When she saw how Sanders’ anti-Wall Street message resonated it, Clinton, a former U.S. senator from New York who had represented it, borrowed it. “People need to feel the game is not rigged against them, the deck is not stacked against them,” Clinton told a crowd in one of her final campaign rallies, before adding, “Stick with me, stick with a plan, stick with experience.”
But Sanders closed a 25-point Clinton lead in the span of just a few months from November’s Bloomberg Politics/Des Moines Register Iowa Poll of likely Democratic caucus-goers to just three points by the weekend before the caucus.
“We've been here for nine months. She's been here for nine years,” Sanders campaign manager Jeff Weaver said in Des Moines a couple of nights before the caucuses. Republican strategist Doug Heye put it this way: “She is the anointed, inevitable nominee. And she’s struggling against a Democratic socialist.”
Aside from Sanders, Clinton also has battled a series of news stories about her use of private email as Secretary of State, including news last week that 22 top-secret emails went out on her account.
Her national 2016 campaign launch was hardly subtle about her Iowa ambitions. She drove from New York to Iowa in a van nicknamed “Scooby.” She went to individual Iowans’ homes, held small gatherings, told voters Iowans’ stories of struggle and longing. She worked at showing a more human, personal, vulnerable side.
Still, Sanders “was able to harness what started out primarily as youth support. You saw it on college campuses and probably high schools as well but he was able to parlay it in to young adults who are independent and he was able to turn them out,” Stewart said.

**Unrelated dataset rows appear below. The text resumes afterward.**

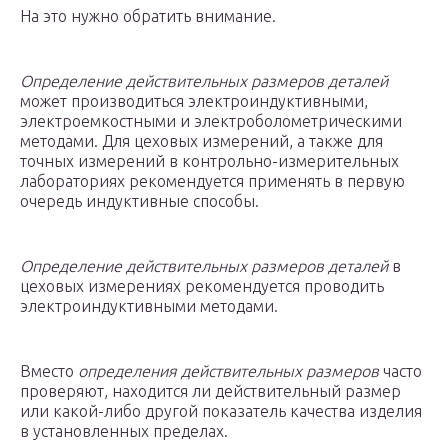
На это нужно обратить внимание.
Определение действительных размеров деталей
может производиться электроиндуктивными,
электроемкостными и электроболометрическими
методами. Для цеховых измерений, а также для
точных измерений в контрольно-измерительных
лабораториях рекомендуется применять в первую
очередь индуктивные способы.
Определение действительных размеров деталей
в
цеховых измерениях рекомендуется проводить
электроиндуктивными методами.
Вместо
определения действительных размеров
часто
проверяют, находится ли действительный размер
или какой-либо другой показатель качества изделия
в установленных пределах.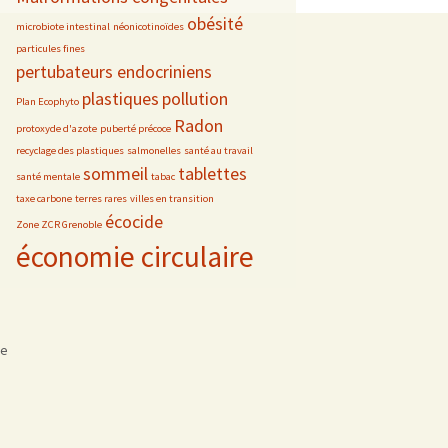
obésité
microbiote intestinal
néonicotinoïdes
particules fines
pertubateurs endocriniens
plastiques
pollution
Plan Ecophyto
Radon
protoxyde d'azote
puberté précoce
recyclage des plastiques
salmonelles
santé au travail
sommeil
tablettes
santé mentale
tabac
taxe carbone
terres rares
villes en transition
écocide
Zone ZCR Grenoble
économie circulaire
se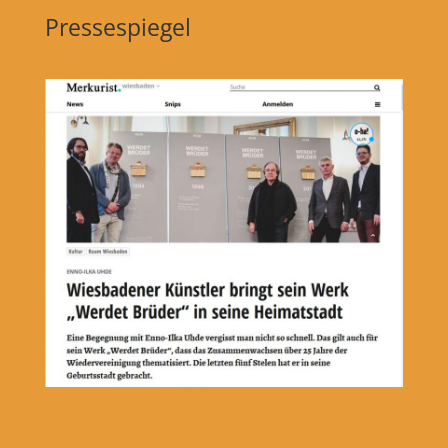
Pressespiegel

“There is a lot of anger right now within the Democratic party,” Stewart said. “I think it says less about Sanders and more about the danger in parts of the Democratic Party” for Clinton. Going forward, he said, “I think a lot more people will hold the view that there’s a lot at stake here and that will come to the fore. It will just make the process longer but I don’t think it will change who our nominee is.”